About 22 percent of men and 46 percent of women will develop heart failure within six years of having a heart attack.

Dr. Kenneth L. Baughman, section leader in the division of cardiovascular medicine at the Brigham and Women’s Hospital in Boston, stresses the importance of quick treatment in the case of a heart attack, which leaves the heart muscle starved for oxygen. “Time is muscle,” he said.

“Heart failure is still a diagnosis that carries a relatively poor prognosis,” he added. Fewer than half of patients survive 5 years after the original diagnosis, and only 25 percent are alive at 10 years.

Despite the grim statistics, a growing array of heart devices and innovative machines has slowed the natural course of heart failure over the past 20 years.

“I feel a lot better knowing I have more firepower than ever before in the armamentarium to offer patients,” Dr. Baughman said. “We are not only allowing patients to live longer, but their ability to enjoy life and have fewer restrictions has been increased.”

Since the 1990s, ventricular assist devices, or VADs — machines that take over or assist the pumping action of the left ventricle, the heart’s main pump — have played a major role in extending survival for those with advanced disease who can no longer benefit from beta blockers and other medications. These miniature devices, partially implanted in the heart, with a fist-size battery pack left outside the body, may even allow some of the damaged heart muscle to heal, helping some patients with advanced disease to avoid a heart transplant. For others, VADs can be effective bridge-to-transplant devices.

“I have seen totally bedbound, incapacitated patients become dramatically better patients,” Dr. Baughman said. “They are able to get about, enhance their physical strength and become dramatically better patients while they await a heart transplant.”

A 2008 study in The Journal of the American Medical Association reported high death rates, repeat hospital stays and soaring medical bills among Medicare patients who had VADs implanted to help their failing hearts. To get the best outcome, Dr.
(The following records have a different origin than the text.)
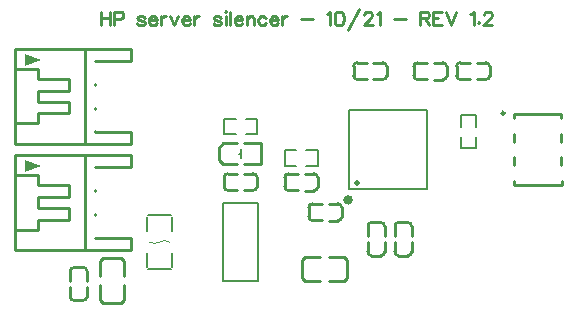
<source format=gto>
G04 Layer: TopSilkLayer*
G04 EasyEDA v6.4.25, 2021-10-07T01:57:40+02:00*
G04 74d54719dcbb48859515a23e3f46d2e4,21b141c4020943fdbba11dee5124b23b,10*
G04 Gerber Generator version 0.2*
G04 Scale: 100 percent, Rotated: No, Reflected: No *
G04 Dimensions in millimeters *
G04 leading zeros omitted , absolute positions ,4 integer and 5 decimal *
%FSLAX45Y45*%
%MOMM*%

%ADD10C,0.2540*%
%ADD32C,0.2000*%
%ADD33C,0.2030*%
%ADD34C,0.1524*%
%ADD35C,0.4000*%
%ADD36C,0.0762*%
%ADD37C,0.2500*%

%LPD*%
D37*
X825500Y-183642D02*
G01*
X825500Y-298195D01*
X901954Y-183642D02*
G01*
X901954Y-298195D01*
X825500Y-238252D02*
G01*
X901954Y-238252D01*
X937768Y-183642D02*
G01*
X937768Y-298195D01*
X937768Y-183642D02*
G01*
X987044Y-183642D01*
X1003300Y-189229D01*
X1008887Y-194563D01*
X1014221Y-205486D01*
X1014221Y-221995D01*
X1008887Y-232918D01*
X1003300Y-238252D01*
X987044Y-243586D01*
X937768Y-243586D01*
X1194307Y-238252D02*
G01*
X1188720Y-227329D01*
X1172463Y-221995D01*
X1155954Y-221995D01*
X1139697Y-227329D01*
X1134110Y-238252D01*
X1139697Y-249173D01*
X1150620Y-254507D01*
X1177797Y-260095D01*
X1188720Y-265429D01*
X1194307Y-276352D01*
X1194307Y-281939D01*
X1188720Y-292862D01*
X1172463Y-298195D01*
X1155954Y-298195D01*
X1139697Y-292862D01*
X1134110Y-281939D01*
X1230121Y-254507D02*
G01*
X1295654Y-254507D01*
X1295654Y-243586D01*
X1290320Y-232918D01*
X1284731Y-227329D01*
X1273810Y-221995D01*
X1257554Y-221995D01*
X1246631Y-227329D01*
X1235710Y-238252D01*
X1230121Y-254507D01*
X1230121Y-265429D01*
X1235710Y-281939D01*
X1246631Y-292862D01*
X1257554Y-298195D01*
X1273810Y-298195D01*
X1284731Y-292862D01*
X1295654Y-281939D01*
X1331721Y-221995D02*
G01*
X1331721Y-298195D01*
X1331721Y-254507D02*
G01*
X1337055Y-238252D01*
X1347978Y-227329D01*
X1358900Y-221995D01*
X1375410Y-221995D01*
X1411223Y-221995D02*
G01*
X1443989Y-298195D01*
X1476755Y-221995D02*
G01*
X1443989Y-298195D01*
X1512823Y-254507D02*
G01*
X1578102Y-254507D01*
X1578102Y-243586D01*
X1572768Y-232918D01*
X1567434Y-227329D01*
X1556512Y-221995D01*
X1540002Y-221995D01*
X1529079Y-227329D01*
X1518157Y-238252D01*
X1512823Y-254507D01*
X1512823Y-265429D01*
X1518157Y-281939D01*
X1529079Y-292862D01*
X1540002Y-298195D01*
X1556512Y-298195D01*
X1567434Y-292862D01*
X1578102Y-281939D01*
X1614170Y-221995D02*
G01*
X1614170Y-298195D01*
X1614170Y-254507D02*
G01*
X1619757Y-238252D01*
X1630679Y-227329D01*
X1641602Y-221995D01*
X1657857Y-221995D01*
X1837944Y-238252D02*
G01*
X1832355Y-227329D01*
X1816100Y-221995D01*
X1799589Y-221995D01*
X1783334Y-227329D01*
X1777745Y-238252D01*
X1783334Y-249173D01*
X1794255Y-254507D01*
X1821434Y-260095D01*
X1832355Y-265429D01*
X1837944Y-276352D01*
X1837944Y-281939D01*
X1832355Y-292862D01*
X1816100Y-298195D01*
X1799589Y-298195D01*
X1783334Y-292862D01*
X1777745Y-281939D01*
X1873757Y-183642D02*
G01*
X1879345Y-189229D01*
X1884679Y-183642D01*
X1879345Y-178307D01*
X1873757Y-183642D01*
X1879345Y-221995D02*
G01*
X1879345Y-298195D01*
X1920747Y-183642D02*
G01*
X1920747Y-298195D01*
X1956815Y-254507D02*
G01*
X2022347Y-254507D01*
X2022347Y-243586D01*
X2016759Y-232918D01*
X2011425Y-227329D01*
X2000504Y-221995D01*
X1983993Y-221995D01*
X1973072Y-227329D01*
X1962150Y-238252D01*
X1956815Y-254507D01*
X1956815Y-265429D01*
X1962150Y-281939D01*
X1973072Y-292862D01*
X1983993Y-298195D01*
X2000504Y-298195D01*
X2011425Y-292862D01*
X2022347Y-281939D01*
X2058161Y-221995D02*
G01*
X2058161Y-298195D01*
X2058161Y-243586D02*
G01*
X2074672Y-227329D01*
X2085593Y-221995D01*
X2101850Y-221995D01*
X2112772Y-227329D01*
X2118106Y-243586D01*
X2118106Y-298195D01*
X2219706Y-238252D02*
G01*
X2208784Y-227329D01*
X2197861Y-221995D01*
X2181606Y-221995D01*
X2170684Y-227329D01*
X2159761Y-238252D01*
X2154174Y-254507D01*
X2154174Y-265429D01*
X2159761Y-281939D01*
X2170684Y-292862D01*
X2181606Y-298195D01*
X2197861Y-298195D01*
X2208784Y-292862D01*
X2219706Y-281939D01*
X2255774Y-254507D02*
G01*
X2321052Y-254507D01*
X2321052Y-243586D01*
X2315718Y-232918D01*
X2310129Y-227329D01*
X2299208Y-221995D01*
X2282952Y-221995D01*
X2272029Y-227329D01*
X2261108Y-238252D01*
X2255774Y-254507D01*
X2255774Y-265429D01*
X2261108Y-281939D01*
X2272029Y-292862D01*
X2282952Y-298195D01*
X2299208Y-298195D01*
X2310129Y-292862D01*
X2321052Y-281939D01*
X2357120Y-221995D02*
G01*
X2357120Y-298195D01*
X2357120Y-254507D02*
G01*
X2362708Y-238252D01*
X2373375Y-227329D01*
X2384297Y-221995D01*
X2400808Y-221995D01*
X2520695Y-249173D02*
G01*
X2618993Y-249173D01*
X2738881Y-205486D02*
G01*
X2749804Y-200152D01*
X2766313Y-183642D01*
X2766313Y-298195D01*
X2834893Y-183642D02*
G01*
X2818638Y-189229D01*
X2807715Y-205486D01*
X2802127Y-232918D01*
X2802127Y-249173D01*
X2807715Y-276352D01*
X2818638Y-292862D01*
X2834893Y-298195D01*
X2845815Y-298195D01*
X2862325Y-292862D01*
X2873247Y-276352D01*
X2878581Y-249173D01*
X2878581Y-232918D01*
X2873247Y-205486D01*
X2862325Y-189229D01*
X2845815Y-183642D01*
X2834893Y-183642D01*
X3012693Y-161797D02*
G01*
X2914650Y-336550D01*
X3054095Y-211073D02*
G01*
X3054095Y-205486D01*
X3059684Y-194563D01*
X3065018Y-189229D01*
X3075940Y-183642D01*
X3097784Y-183642D01*
X3108706Y-189229D01*
X3114293Y-194563D01*
X3119627Y-205486D01*
X3119627Y-216407D01*
X3114293Y-227329D01*
X3103372Y-243586D01*
X3048761Y-298195D01*
X3125215Y-298195D01*
X3161029Y-205486D02*
G01*
X3171952Y-200152D01*
X3188461Y-183642D01*
X3188461Y-298195D01*
X3308350Y-249173D02*
G01*
X3406647Y-249173D01*
X3526536Y-183642D02*
G01*
X3526536Y-298195D01*
X3526536Y-183642D02*
G01*
X3575558Y-183642D01*
X3592068Y-189229D01*
X3597402Y-194563D01*
X3602990Y-205486D01*
X3602990Y-216407D01*
X3597402Y-227329D01*
X3592068Y-232918D01*
X3575558Y-238252D01*
X3526536Y-238252D01*
X3564890Y-238252D02*
G01*
X3602990Y-298195D01*
X3639058Y-183642D02*
G01*
X3639058Y-298195D01*
X3639058Y-183642D02*
G01*
X3709924Y-183642D01*
X3639058Y-238252D02*
G01*
X3682491Y-238252D01*
X3639058Y-298195D02*
G01*
X3709924Y-298195D01*
X3745738Y-183642D02*
G01*
X3789425Y-298195D01*
X3833113Y-183642D02*
G01*
X3789425Y-298195D01*
X3953256Y-205486D02*
G01*
X3963924Y-200152D01*
X3980434Y-183642D01*
X3980434Y-298195D01*
X4021836Y-271018D02*
G01*
X4016502Y-276352D01*
X4021836Y-281939D01*
X4027424Y-276352D01*
X4021836Y-271018D01*
X4068825Y-211073D02*
G01*
X4068825Y-205486D01*
X4074159Y-194563D01*
X4079747Y-189229D01*
X4090670Y-183642D01*
X4112513Y-183642D01*
X4123436Y-189229D01*
X4128770Y-194563D01*
X4134104Y-205486D01*
X4134104Y-216407D01*
X4128770Y-227329D01*
X4117847Y-243586D01*
X4063238Y-298195D01*
X4139691Y-298195D01*
G36*
X184912Y-541121D02*
G01*
X184912Y-641146D01*
X314909Y-591108D01*
G37*
G36*
X184912Y-1441043D02*
G01*
X184912Y-1541068D01*
X314909Y-1491030D01*
G37*
D10*
X99009Y-1128979D02*
G01*
X294843Y-1128979D01*
X294843Y-1045159D01*
X550875Y-1045159D01*
X550875Y-960831D01*
X550875Y-948131D01*
X292811Y-948131D01*
X292811Y-948131D01*
X100025Y-670255D02*
G01*
X295859Y-670255D01*
X295859Y-754075D01*
X551891Y-754075D01*
X551891Y-855167D01*
X292811Y-855167D01*
X292811Y-948131D01*
X99009Y-1128979D02*
G01*
X294843Y-1128979D01*
X294843Y-1045159D01*
X550875Y-1045159D01*
X99926Y-500128D02*
G01*
X99926Y-1300124D01*
X1074917Y-1300134D02*
G01*
X774915Y-1300134D01*
X1074917Y-1200134D02*
G01*
X774915Y-1200134D01*
X1074917Y-1300134D02*
G01*
X1074917Y-1200134D01*
X99918Y-1300134D02*
G01*
X774915Y-1300134D01*
X774915Y-1200134D02*
G01*
X774915Y-1196497D01*
X688479Y-500128D02*
G01*
X688479Y-1300124D01*
X774920Y-1004018D02*
G01*
X774920Y-996231D01*
X774920Y-804019D02*
G01*
X774920Y-796231D01*
X99926Y-500128D02*
G01*
X774923Y-500126D01*
X1074922Y-500123D02*
G01*
X1074922Y-600123D01*
X774920Y-600123D01*
X1074922Y-500123D02*
G01*
X774920Y-500123D01*
X99009Y-2028901D02*
G01*
X294843Y-2028901D01*
X294843Y-1945081D01*
X550875Y-1945081D01*
X550875Y-1860753D01*
X550875Y-1848053D01*
X292811Y-1848053D01*
X292811Y-1848053D01*
X100025Y-1570177D02*
G01*
X295859Y-1570177D01*
X295859Y-1653997D01*
X551891Y-1653997D01*
X551891Y-1755089D01*
X292811Y-1755089D01*
X292811Y-1848053D01*
X99009Y-2028901D02*
G01*
X294843Y-2028901D01*
X294843Y-1945081D01*
X550875Y-1945081D01*
X99926Y-1400050D02*
G01*
X99926Y-2200046D01*
X1074917Y-2200056D02*
G01*
X774915Y-2200056D01*
X1074917Y-2100056D02*
G01*
X774915Y-2100056D01*
X1074917Y-2200056D02*
G01*
X1074917Y-2100056D01*
X99918Y-2200056D02*
G01*
X774915Y-2200056D01*
X774915Y-2100056D02*
G01*
X774915Y-2096419D01*
X688479Y-1400050D02*
G01*
X688479Y-2200046D01*
X774920Y-1903940D02*
G01*
X774920Y-1896153D01*
X774920Y-1703941D02*
G01*
X774920Y-1696153D01*
X99926Y-1400050D02*
G01*
X774923Y-1400047D01*
X1074922Y-1400045D02*
G01*
X1074922Y-1500045D01*
X774920Y-1500045D01*
X1074922Y-1400045D02*
G01*
X774920Y-1400045D01*
D32*
X2966720Y-1016507D02*
G01*
X3586479Y-1016507D01*
X3586479Y-1681987D01*
X2923540Y-1681987D01*
X2923540Y-1016507D01*
X2999740Y-1016507D01*
D10*
X4724400Y-1617614D02*
G01*
X4724400Y-1654799D01*
X4318000Y-1654799D01*
X4318000Y-1617614D01*
X4321200Y-1417614D02*
G01*
X4321200Y-1482384D01*
X4321200Y-1217615D02*
G01*
X4321200Y-1282385D01*
X4321200Y-1050000D02*
G01*
X4321200Y-1082385D01*
X4521200Y-1050000D02*
G01*
X4321200Y-1050000D01*
X4721199Y-1417614D02*
G01*
X4721199Y-1482384D01*
X4721199Y-1217615D02*
G01*
X4721199Y-1282385D01*
X4521200Y-1050000D02*
G01*
X4721199Y-1050000D01*
X4721199Y-1082385D01*
X2183129Y-1470660D02*
G01*
X2183129Y-1297939D01*
X2183129Y-1297939D02*
G01*
X2035809Y-1297939D01*
X2183129Y-1470660D02*
G01*
X2035809Y-1470660D01*
X1977390Y-1297939D02*
G01*
X1860550Y-1297939D01*
X1974850Y-1470660D02*
G01*
X1860550Y-1470660D01*
X1860550Y-1470660D02*
G01*
X1824989Y-1435100D01*
X1824989Y-1333500D01*
X1860550Y-1297939D01*
D33*
X2014220Y-1424939D02*
G01*
X2014220Y-1346200D01*
X2014220Y-1385095D02*
G01*
X1996683Y-1385095D01*
D34*
X2049221Y-1221760D02*
G01*
X2145108Y-1221760D01*
X2145108Y-1089639D01*
X2049221Y-1089639D01*
X1963978Y-1221760D02*
G01*
X1868091Y-1221760D01*
X1868091Y-1089639D01*
X1963978Y-1089639D01*
D10*
X2145601Y-1585622D02*
G01*
X2145601Y-1665625D01*
X2034626Y-1554637D02*
G01*
X2114623Y-1554637D01*
X2034626Y-1696603D02*
G01*
X2114623Y-1696603D01*
X1977036Y-1554055D02*
G01*
X1897037Y-1554055D01*
X1866054Y-1585038D02*
G01*
X1866054Y-1665036D01*
X1977036Y-1696016D02*
G01*
X1897037Y-1696016D01*
X674977Y-2628201D02*
G01*
X594974Y-2628201D01*
X705962Y-2517226D02*
G01*
X705962Y-2597223D01*
X563996Y-2517226D02*
G01*
X563996Y-2597223D01*
X706544Y-2459636D02*
G01*
X706544Y-2379637D01*
X675561Y-2348654D02*
G01*
X595563Y-2348654D01*
X564583Y-2459636D02*
G01*
X564583Y-2379637D01*
X3836098Y-725777D02*
G01*
X3836098Y-645774D01*
X3947073Y-756762D02*
G01*
X3867076Y-756762D01*
X3947073Y-614796D02*
G01*
X3867076Y-614796D01*
X4004663Y-757344D02*
G01*
X4084662Y-757344D01*
X4115645Y-726361D02*
G01*
X4115645Y-646363D01*
X4004663Y-615383D02*
G01*
X4084662Y-615383D01*
D34*
X1430060Y-2040981D02*
G01*
X1430060Y-1921969D01*
X1430060Y-2226221D02*
G01*
X1430060Y-2345230D01*
X1414820Y-1906729D02*
G01*
X1226779Y-1906729D01*
X1414820Y-2360470D02*
G01*
X1226779Y-2360470D01*
X1211539Y-1921969D02*
G01*
X1211539Y-2040981D01*
X1211539Y-2345230D02*
G01*
X1211539Y-2226221D01*
D10*
X1015987Y-2421674D02*
G01*
X1015987Y-2307374D01*
X1015987Y-2294674D01*
X990587Y-2269274D01*
X850887Y-2269274D01*
X838187Y-2269274D01*
X812787Y-2294674D01*
X812787Y-2421674D01*
X812787Y-2497874D02*
G01*
X812787Y-2612174D01*
X812787Y-2624874D01*
X838187Y-2650274D01*
X977887Y-2650274D01*
X990587Y-2650274D01*
X1015987Y-2624874D01*
X1015987Y-2497874D01*
X2675674Y-2260612D02*
G01*
X2561374Y-2260612D01*
X2548674Y-2260612D01*
X2523274Y-2286012D01*
X2523274Y-2425712D01*
X2523274Y-2438412D01*
X2548674Y-2463812D01*
X2675674Y-2463812D01*
X2751874Y-2463812D02*
G01*
X2866174Y-2463812D01*
X2878874Y-2463812D01*
X2904274Y-2438412D01*
X2904274Y-2298712D01*
X2904274Y-2286012D01*
X2878874Y-2260612D01*
X2751874Y-2260612D01*
D34*
X2562423Y-1486664D02*
G01*
X2658310Y-1486664D01*
X2658310Y-1354543D01*
X2562423Y-1354543D01*
X2477180Y-1486664D02*
G01*
X2381293Y-1486664D01*
X2381293Y-1354543D01*
X2477180Y-1354543D01*
X3870144Y-1243025D02*
G01*
X3870144Y-1338912D01*
X4002265Y-1338912D01*
X4002265Y-1243025D01*
X3870144Y-1157782D02*
G01*
X3870144Y-1061895D01*
X4002265Y-1061895D01*
X4002265Y-1157782D01*
X2154943Y-1800580D02*
G01*
X2154943Y-2465821D01*
X1860664Y-2465821D01*
X1860664Y-1800580D01*
X2154943Y-1800580D01*
D10*
X3194979Y-2247605D02*
G01*
X3114977Y-2247605D01*
X3225965Y-2136630D02*
G01*
X3225965Y-2216627D01*
X3083999Y-2136630D02*
G01*
X3083999Y-2216627D01*
X3226546Y-2079040D02*
G01*
X3226546Y-1999040D01*
X3195563Y-1968058D02*
G01*
X3115566Y-1968058D01*
X3084586Y-2079040D02*
G01*
X3084586Y-1999040D01*
X3423579Y-2247605D02*
G01*
X3343577Y-2247605D01*
X3454565Y-2136630D02*
G01*
X3454565Y-2216627D01*
X3312599Y-2136630D02*
G01*
X3312599Y-2216627D01*
X3455146Y-2079040D02*
G01*
X3455146Y-1999040D01*
X3424163Y-1968058D02*
G01*
X3344166Y-1968058D01*
X3313186Y-2079040D02*
G01*
X3313186Y-1999040D01*
X2584201Y-1919980D02*
G01*
X2584201Y-1839978D01*
X2695176Y-1950966D02*
G01*
X2615178Y-1950966D01*
X2695176Y-1809000D02*
G01*
X2615178Y-1809000D01*
X2752765Y-1951548D02*
G01*
X2832765Y-1951548D01*
X2863748Y-1920565D02*
G01*
X2863748Y-1840567D01*
X2752765Y-1809587D02*
G01*
X2832765Y-1809587D01*
X2381001Y-1665980D02*
G01*
X2381001Y-1585978D01*
X2491976Y-1696966D02*
G01*
X2411978Y-1696966D01*
X2491976Y-1555000D02*
G01*
X2411978Y-1555000D01*
X2549565Y-1697548D02*
G01*
X2629565Y-1697548D01*
X2660548Y-1666565D02*
G01*
X2660548Y-1586567D01*
X2549565Y-1555587D02*
G01*
X2629565Y-1555587D01*
X3243204Y-646226D02*
G01*
X3243204Y-726229D01*
X3132228Y-615241D02*
G01*
X3212226Y-615241D01*
X3132228Y-757207D02*
G01*
X3212226Y-757207D01*
X3074639Y-614659D02*
G01*
X2994639Y-614659D01*
X2963656Y-645642D02*
G01*
X2963656Y-725639D01*
X3074639Y-756620D02*
G01*
X2994639Y-756620D01*
X3473201Y-726180D02*
G01*
X3473201Y-646178D01*
X3584176Y-757166D02*
G01*
X3504178Y-757166D01*
X3584176Y-615200D02*
G01*
X3504178Y-615200D01*
X3641765Y-757748D02*
G01*
X3721765Y-757748D01*
X3752748Y-726765D02*
G01*
X3752748Y-646767D01*
X3641765Y-615787D02*
G01*
X3721765Y-615787D01*
D35*
G75*
G01*
X2917281Y-1756517D02*
G03*
X2917535Y-1756517I127J-19999D01*
D10*
G75*
G01*
X1866049Y-1585039D02*
G02*
X1897032Y-1554056I30983J0D01*
G75*
G01*
X1897032Y-1696022D02*
G02*
X1866049Y-1665036I0J30983D01*
G75*
G01*
X2114619Y-1554637D02*
G02*
X2145601Y-1585623I0J-30983D01*
G75*
G01*
X2145601Y-1665620D02*
G02*
X2114619Y-1696603I-30982J0D01*
G75*
G01*
X675561Y-2348649D02*
G02*
X706544Y-2379632I0J-30983D01*
G75*
G01*
X564578Y-2379632D02*
G02*
X595564Y-2348649I30983J0D01*
G75*
G01*
X705963Y-2597219D02*
G02*
X674977Y-2628201I-30983J0D01*
G75*
G01*
X594980Y-2628201D02*
G02*
X563997Y-2597219I0J30982D01*
G75*
G01*
X4115651Y-726361D02*
G02*
X4084668Y-757344I-30983J0D01*
G75*
G01*
X4084668Y-615378D02*
G02*
X4115651Y-646364I0J-30983D01*
G75*
G01*
X3867081Y-756763D02*
G02*
X3836099Y-725777I0J30983D01*
G75*
G01*
X3836099Y-645780D02*
G02*
X3867081Y-614797I30982J0D01*
D36*
G75*
G01*
X1320800Y-2133600D02*
G02*
X1405296Y-2133600I42248J-73175D01*
G75*
G01*
X1320800Y-2133600D02*
G02*
X1236304Y-2133600I-42248J73175D01*
D10*
G75*
G01*
X3195564Y-1968053D02*
G02*
X3226547Y-1999036I0J-30983D01*
G75*
G01*
X3084581Y-1999036D02*
G02*
X3115567Y-1968053I30983J0D01*
G75*
G01*
X3225965Y-2216622D02*
G02*
X3194980Y-2247605I-30983J0D01*
G75*
G01*
X3114982Y-2247605D02*
G02*
X3083999Y-2216622I0J30983D01*
G75*
G01*
X3424164Y-1968053D02*
G02*
X3455147Y-1999036I0J-30983D01*
G75*
G01*
X3313181Y-1999036D02*
G02*
X3344167Y-1968053I30983J0D01*
G75*
G01*
X3454565Y-2216622D02*
G02*
X3423580Y-2247605I-30983J0D01*
G75*
G01*
X3343582Y-2247605D02*
G02*
X3312599Y-2216622I0J30983D01*
G75*
G01*
X2863753Y-1920565D02*
G02*
X2832771Y-1951548I-30982J0D01*
G75*
G01*
X2832771Y-1809582D02*
G02*
X2863753Y-1840568I0J-30983D01*
G75*
G01*
X2615184Y-1950966D02*
G02*
X2584201Y-1919981I0J30983D01*
G75*
G01*
X2584201Y-1839984D02*
G02*
X2615184Y-1809001I30983J0D01*
G75*
G01*
X2660553Y-1666565D02*
G02*
X2629571Y-1697548I-30982J0D01*
G75*
G01*
X2629571Y-1555582D02*
G02*
X2660553Y-1586568I0J-30983D01*
G75*
G01*
X2411984Y-1696966D02*
G02*
X2381001Y-1665981I0J30983D01*
G75*
G01*
X2381001Y-1585984D02*
G02*
X2411984Y-1555001I30983J0D01*
G75*
G01*
X2963652Y-645643D02*
G02*
X2994635Y-614660I30983J0D01*
G75*
G01*
X2994635Y-756625D02*
G02*
X2963652Y-725640I0J30983D01*
G75*
G01*
X3212221Y-615241D02*
G02*
X3243204Y-646227I0J-30983D01*
G75*
G01*
X3243204Y-726224D02*
G02*
X3212221Y-757207I-30983J0D01*
G75*
G01*
X3752753Y-726765D02*
G02*
X3721771Y-757748I-30982J0D01*
G75*
G01*
X3721771Y-615782D02*
G02*
X3752753Y-646768I0J-30983D01*
G75*
G01*
X3504184Y-757166D02*
G02*
X3473201Y-726181I0J30983D01*
G75*
G01*
X3473201Y-646184D02*
G02*
X3504184Y-615201I30983J0D01*
G75*
G01
X3011322Y-1633525D02*
G03X3011322Y-1633525I-17043J0D01*
G75*
G01
X4241800Y-1043407D02*
G03X4241800Y-1043407I-12700J0D01*
M02*

</source>
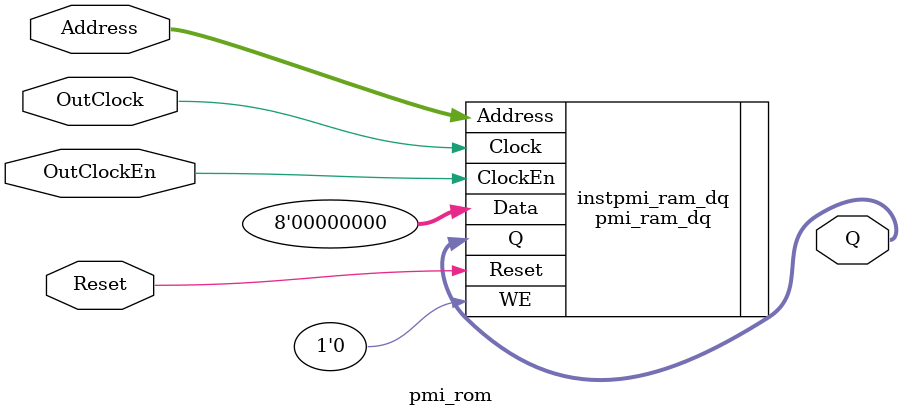
<source format=v>
/*
------------------------------------------------------------------------------
pmi_addr_depth              <integer>                                     512
pmi_addr_width              <integer>                                       9
pmi_data_width              <integer>                                      18
pmi_regmode               "reg"|"noreg"                                  "reg"
pmi_gsr                 "enable"|"disable"                           "disable"
pmi_resetmode             "async"|"sync"                                "sync"
pmi_optimization          "area"|"speed"                               "speed"
pmi_init_file               <string>                            valid mem file
pmi_init_file_format      "binary"|"hex"                              "binary"
pmi_family  "EC"|"XP"|"XP2"|"SC"|"SCM"|"ECP"|"ECP2"|"ECP2M"|"ECP3"|"ECP5U"|"ECP5UM"|"XO"|"XO2"|"LPTM"  "EC"
------------------------------------------------------------------------------
WARNING: Do not change the default parameters in this model. Parameter 
redefinition must be done using defparam or in-line (#) paramater 
redefinition in a top level file that instantiates this model.
 
*/
// fpga\verilog\pkg\versclibs\data\pmi\pmi_rom.v 1.14 20-FEB-2014 15:17:15 FGAO2

`timescale 1ns/1ps
module pmi_rom
  #(parameter pmi_addr_depth = 512,
    parameter pmi_addr_width = 9,
    parameter pmi_data_width = 8,
    parameter pmi_regmode = "reg",
    parameter pmi_gsr = "disable",
    parameter pmi_resetmode = "sync",
    parameter pmi_optimization = "speed",
    parameter pmi_init_file = "none",
    parameter pmi_init_file_format = "binary",
    parameter pmi_family = "EC",
    parameter module_type = "pmi_rom")

   (input [(pmi_addr_width-1):0]	Address,
    input OutClock,
    input OutClockEn,
    input Reset,
    output [(pmi_data_width-1):0] Q)/*synthesis syn_black_box*/;

//pragma translate_off
   pmi_ram_dq #(.pmi_addr_depth(pmi_addr_depth),
		.pmi_addr_width(pmi_addr_width),
		.pmi_data_width(pmi_data_width),
		.pmi_regmode(pmi_regmode),
		.pmi_gsr(pmi_gsr),
		.pmi_resetmode(pmi_resetmode),
		.pmi_init_file(pmi_init_file),
		.pmi_init_file_format(pmi_init_file_format),
		.pmi_family(pmi_family))
   instpmi_ram_dq (
		   .Data({pmi_data_width{1'b0}}),
		   .Address(Address),
		   .Clock(OutClock),
		   .ClockEn(OutClockEn),
		   .WE(1'b0),
		   .Reset(Reset),
		   .Q(Q));

//pragma translate_on

endmodule    


</source>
Russell urges patients to seek an experienced surgeon who uses the most up-to-date pumps.

“The take-home message is that the prospective surgeon should not only be qualified but also work at a high-volume heart center where many VAD implantation procedures are routinely performed,” he said.

It also pays to be an informed consumer. “The next-generation VAD will be totally implantable,” said Dr. Russell, who also consults for Thoratec, a leading manufacturer of the devices. “Some of these units are available in Europe, and we expect to have clinical trials with similar devices here within two years.”

As researchers begin to unravel the complex genetic underpinnings of heart failure, new drugs and biological approaches to managing heart failure are being investigated as well.

Researchers led by Dr. Amit N. Patel, a cardiac surgeon formerly at the University of Pittsburgh School of Medicine and now at the University of Utah, have reported some success using adult stem cells taken from the patient’s own bone marrow and injected into damaged heart tissue. Much work remains to be done in finding which stem cells, the master cells of the body and one-thousandth the size of a grain of sand, help regenerate new cardiac muscle and enhance the ailing heart’s ability to pump blood.

Taking a different approach, researchers at Weill Cornell Medical College in New York are investigating ways to prevent heart muscle from stiffening after a heart attack. In animal studies, they have reported that by limiting the function of a class of molecules known as secreted frizzled-related proteins that trigger muscle scarring, they can preserve muscle tissue after a heart attack.

In other research, scientists at the Emory University School of Medicine in Atlanta reported that blood levels of resistin, a hormone produced by fat cells, are an effective biomarker that can predict a person’s risk for heart failure. The hope is that by identifying who is at greatest risk as early as possible, patients can benefit from aggressive risk reduction and lifelong surveillance to reduce the rate of progression to symptomatic heart failure.

“By taking a more biological approach to heart failure with stem cells and maybe even with gene therapy,” Dr. O’Connor said, “we will have more to offer our patients.”